In 2022, promising rural broadband and a plethora of federal spending won’t do the trick for Democrats in rural, white America. To compete and, at least, slim the margins of defeat, Democrats, like Kennedy, must first simply show up in rural America. Second, they must recruit candidates with authentic rural cultural sensibilities (see Albert, Carl). More than that, urban Democrats should realize in an era of social media and cable news every backbench Democratic House member, statewide officeholder, or even your favorite keyboard warrior is a potential Fox News bête noir. In 2022, we are all “influencers.” To win rural whites, or simply be competitive, Democrats need to revive their image as the party of main street rather than the bougie avenues of farm-to-table restaurants of the educated middle class. Democrats cannot do that when officeholders and activists, alike, are more interested in winning Twitter as opposed to rebuilding the party’s image as one in sync with the cultural sensibilities of mainstream America.

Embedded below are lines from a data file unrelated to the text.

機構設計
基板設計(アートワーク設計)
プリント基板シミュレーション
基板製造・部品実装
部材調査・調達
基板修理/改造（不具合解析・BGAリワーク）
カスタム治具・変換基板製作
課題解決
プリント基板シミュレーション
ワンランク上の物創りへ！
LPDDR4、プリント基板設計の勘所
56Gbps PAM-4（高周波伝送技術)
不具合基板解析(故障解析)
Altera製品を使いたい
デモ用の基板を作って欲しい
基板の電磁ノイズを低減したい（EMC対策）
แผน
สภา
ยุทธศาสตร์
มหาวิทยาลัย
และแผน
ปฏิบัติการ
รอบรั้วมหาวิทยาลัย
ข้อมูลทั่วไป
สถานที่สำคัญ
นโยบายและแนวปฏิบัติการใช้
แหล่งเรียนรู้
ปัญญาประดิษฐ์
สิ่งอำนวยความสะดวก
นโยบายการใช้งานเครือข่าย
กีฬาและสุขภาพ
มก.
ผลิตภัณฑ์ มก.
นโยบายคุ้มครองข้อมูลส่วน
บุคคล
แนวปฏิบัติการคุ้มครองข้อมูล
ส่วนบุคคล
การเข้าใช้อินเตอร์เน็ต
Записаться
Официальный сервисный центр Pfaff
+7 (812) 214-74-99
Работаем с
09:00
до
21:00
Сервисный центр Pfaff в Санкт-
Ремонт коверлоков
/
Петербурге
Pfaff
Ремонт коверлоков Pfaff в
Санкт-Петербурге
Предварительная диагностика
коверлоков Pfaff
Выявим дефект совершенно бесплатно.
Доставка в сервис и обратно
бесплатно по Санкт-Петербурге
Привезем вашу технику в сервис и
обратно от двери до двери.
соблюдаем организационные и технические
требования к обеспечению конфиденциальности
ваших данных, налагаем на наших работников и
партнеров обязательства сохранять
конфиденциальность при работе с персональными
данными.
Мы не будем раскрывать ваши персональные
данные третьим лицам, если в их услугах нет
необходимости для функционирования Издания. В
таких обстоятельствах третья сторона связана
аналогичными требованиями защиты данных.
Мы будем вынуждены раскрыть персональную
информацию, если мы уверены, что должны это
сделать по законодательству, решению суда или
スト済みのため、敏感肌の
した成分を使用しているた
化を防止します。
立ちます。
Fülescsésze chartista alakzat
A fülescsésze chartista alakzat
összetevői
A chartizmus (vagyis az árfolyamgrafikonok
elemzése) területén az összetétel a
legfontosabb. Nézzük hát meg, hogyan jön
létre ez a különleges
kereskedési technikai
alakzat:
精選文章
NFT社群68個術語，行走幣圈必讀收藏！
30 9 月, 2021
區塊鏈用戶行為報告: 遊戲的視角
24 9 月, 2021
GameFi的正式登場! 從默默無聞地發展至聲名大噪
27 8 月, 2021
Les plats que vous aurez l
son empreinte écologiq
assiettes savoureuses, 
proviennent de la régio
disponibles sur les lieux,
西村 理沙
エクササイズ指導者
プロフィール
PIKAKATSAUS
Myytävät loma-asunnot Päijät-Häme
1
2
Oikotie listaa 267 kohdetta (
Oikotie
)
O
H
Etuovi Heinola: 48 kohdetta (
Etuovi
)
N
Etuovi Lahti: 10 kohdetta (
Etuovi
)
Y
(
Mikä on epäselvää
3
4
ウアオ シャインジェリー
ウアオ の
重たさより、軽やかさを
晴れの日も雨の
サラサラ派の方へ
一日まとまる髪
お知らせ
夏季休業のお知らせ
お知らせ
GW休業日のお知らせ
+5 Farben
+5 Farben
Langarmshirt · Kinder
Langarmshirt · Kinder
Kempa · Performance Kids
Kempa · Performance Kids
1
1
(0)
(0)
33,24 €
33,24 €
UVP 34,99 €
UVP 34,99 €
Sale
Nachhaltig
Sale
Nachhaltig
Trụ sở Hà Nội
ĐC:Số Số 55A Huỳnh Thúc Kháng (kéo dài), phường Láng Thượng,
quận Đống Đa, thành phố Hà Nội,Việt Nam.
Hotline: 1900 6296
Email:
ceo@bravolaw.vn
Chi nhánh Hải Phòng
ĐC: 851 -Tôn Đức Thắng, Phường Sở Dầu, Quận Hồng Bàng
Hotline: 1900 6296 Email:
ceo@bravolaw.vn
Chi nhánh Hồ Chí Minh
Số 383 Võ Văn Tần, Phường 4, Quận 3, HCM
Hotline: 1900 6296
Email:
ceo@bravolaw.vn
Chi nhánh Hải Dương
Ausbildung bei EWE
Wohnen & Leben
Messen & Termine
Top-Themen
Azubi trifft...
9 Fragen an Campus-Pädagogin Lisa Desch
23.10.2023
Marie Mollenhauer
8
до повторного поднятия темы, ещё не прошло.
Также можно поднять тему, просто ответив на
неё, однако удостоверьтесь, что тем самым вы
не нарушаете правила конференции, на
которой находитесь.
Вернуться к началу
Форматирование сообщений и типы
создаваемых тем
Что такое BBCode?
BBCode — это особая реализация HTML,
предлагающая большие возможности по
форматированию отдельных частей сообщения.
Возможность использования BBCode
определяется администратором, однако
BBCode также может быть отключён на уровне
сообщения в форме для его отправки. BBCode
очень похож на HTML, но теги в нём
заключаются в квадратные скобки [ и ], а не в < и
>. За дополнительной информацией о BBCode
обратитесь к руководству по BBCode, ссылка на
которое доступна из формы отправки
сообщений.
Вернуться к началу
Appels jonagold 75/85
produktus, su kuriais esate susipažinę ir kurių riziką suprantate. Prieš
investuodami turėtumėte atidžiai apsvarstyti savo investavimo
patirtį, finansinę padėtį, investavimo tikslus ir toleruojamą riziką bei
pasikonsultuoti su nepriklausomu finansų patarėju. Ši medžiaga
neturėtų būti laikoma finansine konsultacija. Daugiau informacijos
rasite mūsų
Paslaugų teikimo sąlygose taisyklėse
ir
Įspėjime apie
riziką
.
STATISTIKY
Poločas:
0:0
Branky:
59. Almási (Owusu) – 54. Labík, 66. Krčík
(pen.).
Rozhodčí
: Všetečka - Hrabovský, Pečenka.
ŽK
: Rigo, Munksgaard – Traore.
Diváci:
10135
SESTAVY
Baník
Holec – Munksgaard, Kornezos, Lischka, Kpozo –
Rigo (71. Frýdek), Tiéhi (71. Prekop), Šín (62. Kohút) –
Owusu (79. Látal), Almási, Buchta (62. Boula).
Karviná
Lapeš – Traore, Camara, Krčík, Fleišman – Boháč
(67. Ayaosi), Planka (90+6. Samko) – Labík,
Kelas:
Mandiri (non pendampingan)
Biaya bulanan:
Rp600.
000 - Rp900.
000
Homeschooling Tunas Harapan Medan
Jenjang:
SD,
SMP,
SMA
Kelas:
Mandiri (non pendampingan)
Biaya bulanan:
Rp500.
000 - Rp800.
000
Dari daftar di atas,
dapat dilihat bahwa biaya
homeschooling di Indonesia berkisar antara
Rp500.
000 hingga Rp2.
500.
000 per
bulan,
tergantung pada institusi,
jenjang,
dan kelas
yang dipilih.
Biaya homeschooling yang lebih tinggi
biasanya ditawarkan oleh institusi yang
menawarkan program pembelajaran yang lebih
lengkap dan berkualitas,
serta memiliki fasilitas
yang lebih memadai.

The Albert-Kennedy episode reveals a relatively recent political past in which rural and urban America were intimately joined in the Democratic Party. Kennedy gave Albert’s ascension to the Majority Leader and Speaker’s post his political blessing. In a very real sense, an urbane, big city Catholic Democrat gave rural Oklahomans a seat at the political table. Five years later, rural Oklahomans built a monument to a slain president, such gestures seem almost alien in our current rural-urban divide. That divide, however, is one that not only can be bridged, but the survival of our democracy may also very well depend upon it.